Farklı Tatlar için eklediğimiz bu yeni özellik, tanıtımını yaptığımız eserlerin ne tarz okuyucuların ilgisini çekebileceğini açıklamak için kullanılıyor. (+++) Bu eseri kesinlikle okuması gereken okuyucuları, (++) eserle ilgilenmesi çok muhtemel olan okuyucuları, (+) boş zamanı varsa bu eserle ilgilenebilecek okuyucuları, (-) ise bu eseri beğenmeyecek okuyucuları ifade ediyor..

(—) Bu sembol yukarıdaki listede yok, ama ne anlama geldiğini az çok çözebilirsiniz… Çizgi roman okurlarının belki de yüzde doksanını oluşturan, çizgi romanları bilinçli ya da bilinçsiz olarak çok belli bir amaçla, saf eğlence amacıyla okuyanlar. Eğer hayatınızın hiçbir noktasında “Farklı bir çizgi roman okumak istiyorum” demediyseniz, bu çizgi roman kesinlikle size göre değil.

(—) Grant Morrison’ı sevmeyenler (Kaçın, kaçın!) 

(-) Multiversity’nin geri kalanından pek keyif almamış okurlar

(-) Okudukları daha entelektüel, daha zor çizgi romanlarda belli bir derinlik arayanlar. Eleştirilen, parodisi yapılan şeylerin açık açık söylenmesinin bir eseri yüzeyselleştirdiğini ve etkisini azalttığını düşünenler

(+) İçerik açısından ifade ettiği şeyleri fazla önemsemeden, deneysel bir çizgi romandan keyif alabilecek okurlar. 

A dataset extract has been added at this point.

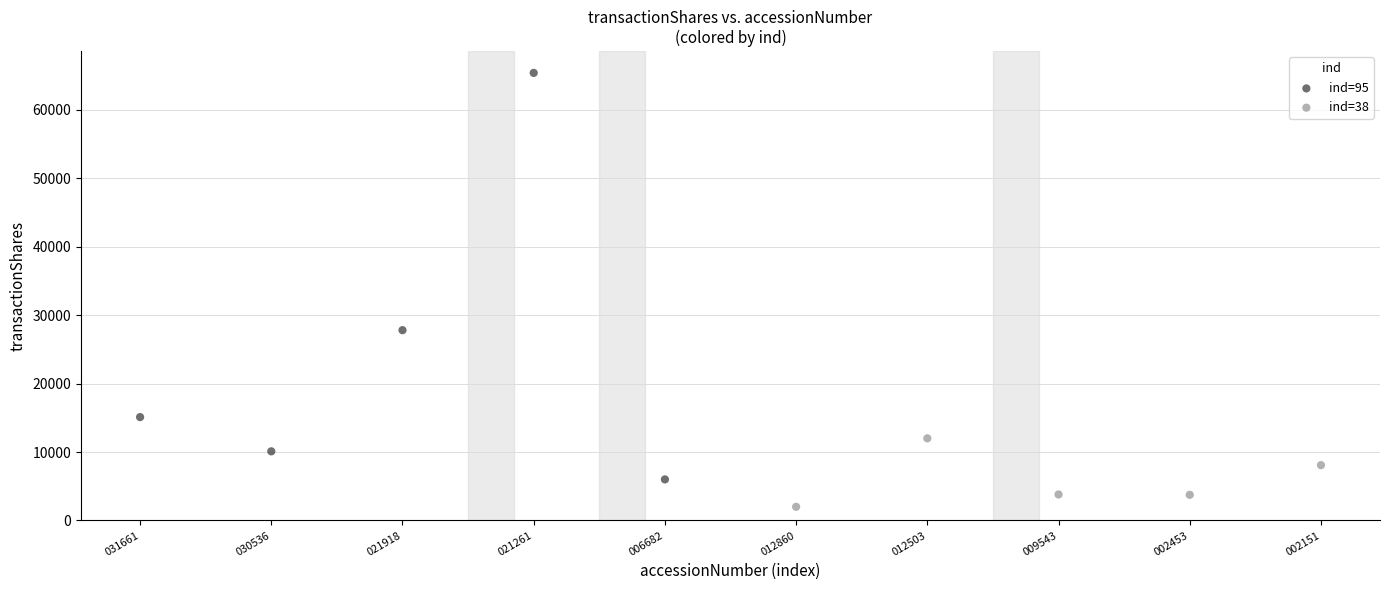

Which series contains the highest Y value?

ind=95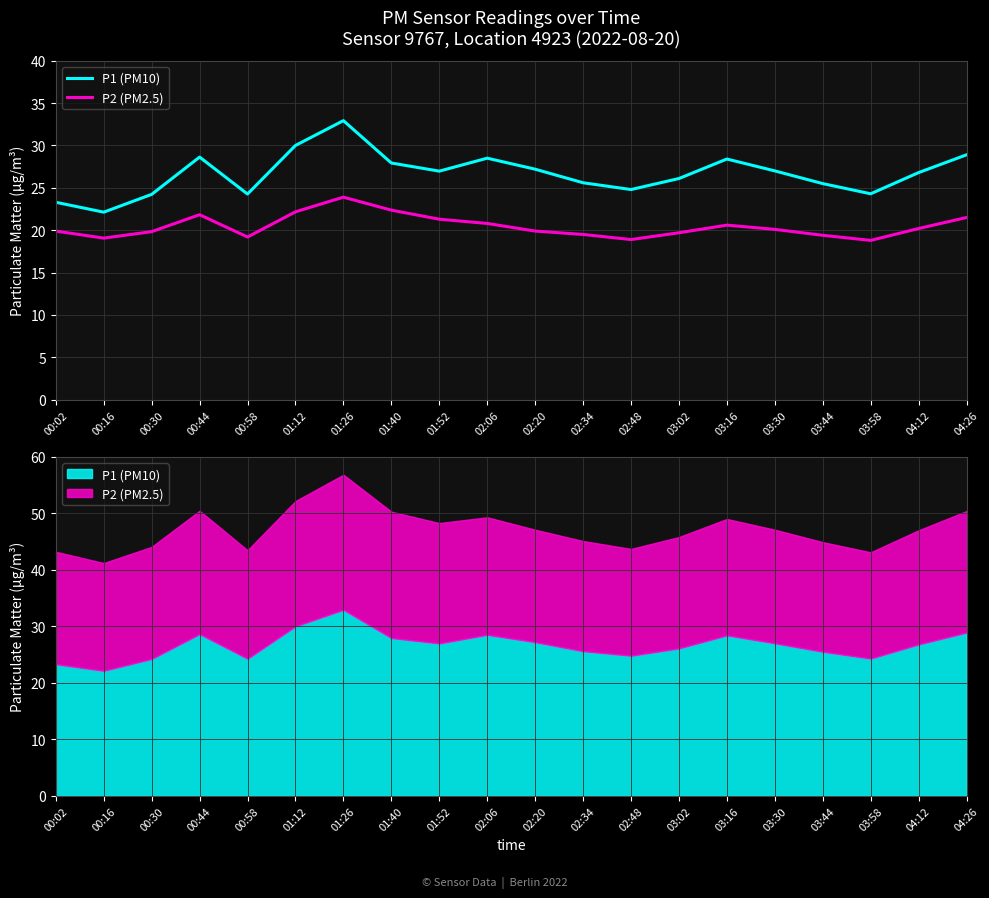

What is the approximate value of P1 (PM10) at 02:48?

24.8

(+) Grant Morrison’ı sevenler

(+) Şu ana kadar Multiversity’den keyif alanlar

(++) Yazarın asıl amacından bağımsız olarak, eserin deneysel boyutundan keyif alabilecek okurlar

(++) Grant Morrison’u Animal Man’den itibaren okumuş olanlar, Multiversity’nin çoğundan keyif alanlar 

 

 

*Double-spread, çizgi roman terminolojisinde iki sayfayı kaplayan tek bir çizim, iki sayfalık tek bir sahne anlamına geliyor, bu kavramı karşılayan bir Türkçe kullanım bildiğim kadarıyla yok.